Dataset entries
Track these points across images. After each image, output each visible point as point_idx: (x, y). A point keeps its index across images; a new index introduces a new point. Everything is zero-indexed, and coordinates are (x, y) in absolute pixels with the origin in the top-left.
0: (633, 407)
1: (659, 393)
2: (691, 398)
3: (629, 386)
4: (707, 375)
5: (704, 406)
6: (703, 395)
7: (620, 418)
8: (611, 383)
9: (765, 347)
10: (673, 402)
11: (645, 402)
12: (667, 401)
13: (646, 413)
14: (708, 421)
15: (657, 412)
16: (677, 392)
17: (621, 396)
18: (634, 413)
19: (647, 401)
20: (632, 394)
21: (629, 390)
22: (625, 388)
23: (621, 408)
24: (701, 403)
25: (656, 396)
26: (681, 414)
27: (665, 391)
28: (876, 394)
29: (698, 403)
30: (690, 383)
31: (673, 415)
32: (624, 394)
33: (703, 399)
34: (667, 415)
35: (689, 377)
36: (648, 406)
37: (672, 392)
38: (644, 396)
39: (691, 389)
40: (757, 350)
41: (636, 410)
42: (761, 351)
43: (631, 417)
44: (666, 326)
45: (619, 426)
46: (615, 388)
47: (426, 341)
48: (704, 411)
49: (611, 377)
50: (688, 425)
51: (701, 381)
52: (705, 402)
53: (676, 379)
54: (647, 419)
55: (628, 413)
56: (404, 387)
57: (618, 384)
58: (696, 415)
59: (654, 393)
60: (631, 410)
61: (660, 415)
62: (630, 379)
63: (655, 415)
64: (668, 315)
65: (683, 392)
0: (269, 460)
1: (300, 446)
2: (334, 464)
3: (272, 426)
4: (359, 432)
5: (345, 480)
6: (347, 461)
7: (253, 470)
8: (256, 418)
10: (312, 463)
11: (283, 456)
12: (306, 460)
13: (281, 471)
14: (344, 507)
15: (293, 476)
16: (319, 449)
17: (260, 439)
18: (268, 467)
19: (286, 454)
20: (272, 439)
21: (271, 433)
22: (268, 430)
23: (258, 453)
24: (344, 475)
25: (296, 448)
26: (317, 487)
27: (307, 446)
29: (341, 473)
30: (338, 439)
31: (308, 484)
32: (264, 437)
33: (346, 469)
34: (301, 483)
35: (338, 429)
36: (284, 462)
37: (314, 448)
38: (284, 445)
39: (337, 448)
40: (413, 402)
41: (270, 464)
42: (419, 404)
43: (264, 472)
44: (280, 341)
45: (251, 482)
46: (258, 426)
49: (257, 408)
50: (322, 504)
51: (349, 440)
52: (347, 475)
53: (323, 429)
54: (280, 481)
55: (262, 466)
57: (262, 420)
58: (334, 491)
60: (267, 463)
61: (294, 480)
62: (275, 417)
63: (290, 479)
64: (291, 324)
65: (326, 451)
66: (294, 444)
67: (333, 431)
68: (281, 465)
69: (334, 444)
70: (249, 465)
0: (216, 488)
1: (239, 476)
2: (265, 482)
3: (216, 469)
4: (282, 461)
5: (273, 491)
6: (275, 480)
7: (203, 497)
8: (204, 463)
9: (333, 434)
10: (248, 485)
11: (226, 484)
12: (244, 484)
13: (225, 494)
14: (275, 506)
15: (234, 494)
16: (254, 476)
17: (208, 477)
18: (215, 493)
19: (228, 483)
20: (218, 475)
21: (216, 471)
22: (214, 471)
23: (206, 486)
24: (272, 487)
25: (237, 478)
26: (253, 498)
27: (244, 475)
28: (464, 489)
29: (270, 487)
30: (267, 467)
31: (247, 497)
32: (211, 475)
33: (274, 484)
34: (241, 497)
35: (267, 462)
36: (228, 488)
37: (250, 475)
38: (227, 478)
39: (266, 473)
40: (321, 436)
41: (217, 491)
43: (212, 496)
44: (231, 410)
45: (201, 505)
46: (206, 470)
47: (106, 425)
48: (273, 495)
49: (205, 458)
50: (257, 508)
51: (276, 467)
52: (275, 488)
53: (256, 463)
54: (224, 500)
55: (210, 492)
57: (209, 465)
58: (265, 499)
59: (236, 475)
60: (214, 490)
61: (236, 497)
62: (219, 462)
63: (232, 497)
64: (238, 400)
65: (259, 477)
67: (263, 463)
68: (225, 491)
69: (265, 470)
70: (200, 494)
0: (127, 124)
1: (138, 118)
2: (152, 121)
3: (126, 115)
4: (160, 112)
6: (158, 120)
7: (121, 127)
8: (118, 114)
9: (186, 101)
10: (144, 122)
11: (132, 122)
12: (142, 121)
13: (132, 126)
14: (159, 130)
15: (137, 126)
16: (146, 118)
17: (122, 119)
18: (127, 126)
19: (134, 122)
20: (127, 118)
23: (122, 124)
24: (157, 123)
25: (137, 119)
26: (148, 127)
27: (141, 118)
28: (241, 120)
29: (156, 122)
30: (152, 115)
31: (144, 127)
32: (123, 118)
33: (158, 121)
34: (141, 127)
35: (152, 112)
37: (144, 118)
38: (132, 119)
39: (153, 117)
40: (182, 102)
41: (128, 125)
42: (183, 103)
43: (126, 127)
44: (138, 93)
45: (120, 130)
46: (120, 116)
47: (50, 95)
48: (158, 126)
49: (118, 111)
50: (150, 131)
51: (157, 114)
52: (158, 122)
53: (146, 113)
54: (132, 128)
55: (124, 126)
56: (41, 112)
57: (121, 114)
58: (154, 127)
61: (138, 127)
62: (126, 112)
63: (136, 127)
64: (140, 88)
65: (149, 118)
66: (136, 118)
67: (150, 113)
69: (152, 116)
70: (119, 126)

▶ **Aim of the exercise**
All entries must be repeated exactly.

▶ **Solution**
Track these points across images. After each image, output each visible point as point_idx: (x, y). A point keeps its index across images; a new index introduces a new point. Everything is zero-indexed, and coordinates are (x, y) in absolute pixels with the origin in the top-left.
0: (633, 407)
1: (659, 393)
2: (691, 398)
3: (629, 386)
4: (707, 375)
5: (704, 406)
6: (703, 395)
7: (620, 418)
8: (611, 383)
9: (765, 347)
10: (673, 402)
11: (645, 402)
12: (667, 401)
13: (646, 413)
14: (708, 421)
15: (657, 412)
16: (677, 392)
17: (621, 396)
18: (634, 413)
19: (647, 401)
20: (632, 394)
21: (629, 390)
22: (625, 388)
23: (621, 408)
24: (701, 403)
25: (656, 396)
26: (681, 414)
27: (665, 391)
28: (876, 394)
29: (698, 403)
30: (690, 383)
31: (673, 415)
32: (624, 394)
33: (703, 399)
34: (667, 415)
35: (689, 377)
36: (648, 406)
37: (672, 392)
38: (644, 396)
39: (691, 389)
40: (757, 350)
41: (636, 410)
42: (761, 351)
43: (631, 417)
44: (666, 326)
45: (619, 426)
46: (615, 388)
47: (426, 341)
48: (704, 411)
49: (611, 377)
50: (688, 425)
51: (701, 381)
52: (705, 402)
53: (676, 379)
54: (647, 419)
55: (628, 413)
56: (404, 387)
57: (618, 384)
58: (696, 415)
59: (654, 393)
60: (631, 410)
61: (660, 415)
62: (630, 379)
63: (655, 415)
64: (668, 315)
65: (683, 392)
0: (269, 460)
1: (300, 446)
2: (334, 464)
3: (272, 426)
4: (359, 432)
5: (345, 480)
6: (347, 461)
7: (253, 470)
8: (256, 418)
10: (312, 463)
11: (283, 456)
12: (306, 460)
13: (281, 471)
14: (344, 507)
15: (293, 476)
16: (319, 449)
17: (260, 439)
18: (268, 467)
19: (286, 454)
20: (272, 439)
21: (271, 433)
22: (268, 430)
23: (258, 453)
24: (344, 475)
25: (296, 448)
26: (317, 487)
27: (307, 446)
29: (341, 473)
30: (338, 439)
31: (308, 484)
32: (264, 437)
33: (346, 469)
34: (301, 483)
35: (338, 429)
36: (284, 462)
37: (314, 448)
38: (284, 445)
39: (337, 448)
40: (413, 402)
41: (270, 464)
42: (419, 404)
43: (264, 472)
44: (280, 341)
45: (251, 482)
46: (258, 426)
49: (257, 408)
50: (322, 504)
51: (349, 440)
52: (347, 475)
53: (323, 429)
54: (280, 481)
55: (262, 466)
57: (262, 420)
58: (334, 491)
60: (267, 463)
61: (294, 480)
62: (275, 417)
63: (290, 479)
64: (291, 324)
65: (326, 451)
66: (294, 444)
67: (333, 431)
68: (281, 465)
69: (334, 444)
70: (249, 465)
0: (216, 488)
1: (239, 476)
2: (265, 482)
3: (216, 469)
4: (282, 461)
5: (273, 491)
6: (275, 480)
7: (203, 497)
8: (204, 463)
9: (333, 434)
10: (248, 485)
11: (226, 484)
12: (244, 484)
13: (225, 494)
14: (275, 506)
15: (234, 494)
16: (254, 476)
17: (208, 477)
18: (215, 493)
19: (228, 483)
20: (218, 475)
21: (216, 471)
22: (214, 471)
23: (206, 486)
24: (272, 487)
25: (237, 478)
26: (253, 498)
27: (244, 475)
28: (464, 489)
29: (270, 487)
30: (267, 467)
31: (247, 497)
32: (211, 475)
33: (274, 484)
34: (241, 497)
35: (267, 462)
36: (228, 488)
37: (250, 475)
38: (227, 478)
39: (266, 473)
40: (321, 436)
41: (217, 491)
43: (212, 496)
44: (231, 410)
45: (201, 505)
46: (206, 470)
47: (106, 425)
48: (273, 495)
49: (205, 458)
50: (257, 508)
51: (276, 467)
52: (275, 488)
53: (256, 463)
54: (224, 500)
55: (210, 492)
57: (209, 465)
58: (265, 499)
59: (236, 475)
60: (214, 490)
61: (236, 497)
62: (219, 462)
63: (232, 497)
64: (238, 400)
65: (259, 477)
67: (263, 463)
68: (225, 491)
69: (265, 470)
70: (200, 494)
0: (127, 124)
1: (138, 118)
2: (152, 121)
3: (126, 115)
4: (160, 112)
6: (158, 120)
7: (121, 127)
8: (118, 114)
9: (186, 101)
10: (144, 122)
11: (132, 122)
12: (142, 121)
13: (132, 126)
14: (159, 130)
15: (137, 126)
16: (146, 118)
17: (122, 119)
18: (127, 126)
19: (134, 122)
20: (127, 118)
23: (122, 124)
24: (157, 123)
25: (137, 119)
26: (148, 127)
27: (141, 118)
28: (241, 120)
29: (156, 122)
30: (152, 115)
31: (144, 127)
32: (123, 118)
33: (158, 121)
34: (141, 127)
35: (152, 112)
37: (144, 118)
38: (132, 119)
39: (153, 117)
40: (182, 102)
41: (128, 125)
42: (183, 103)
43: (126, 127)
44: (138, 93)
45: (120, 130)
46: (120, 116)
47: (50, 95)
48: (158, 126)
49: (118, 111)
50: (150, 131)
51: (157, 114)
52: (158, 122)
53: (146, 113)
54: (132, 128)
55: (124, 126)
56: (41, 112)
57: (121, 114)
58: (154, 127)
61: (138, 127)
62: (126, 112)
63: (136, 127)
64: (140, 88)
65: (149, 118)
66: (136, 118)
67: (150, 113)
69: (152, 116)
70: (119, 126)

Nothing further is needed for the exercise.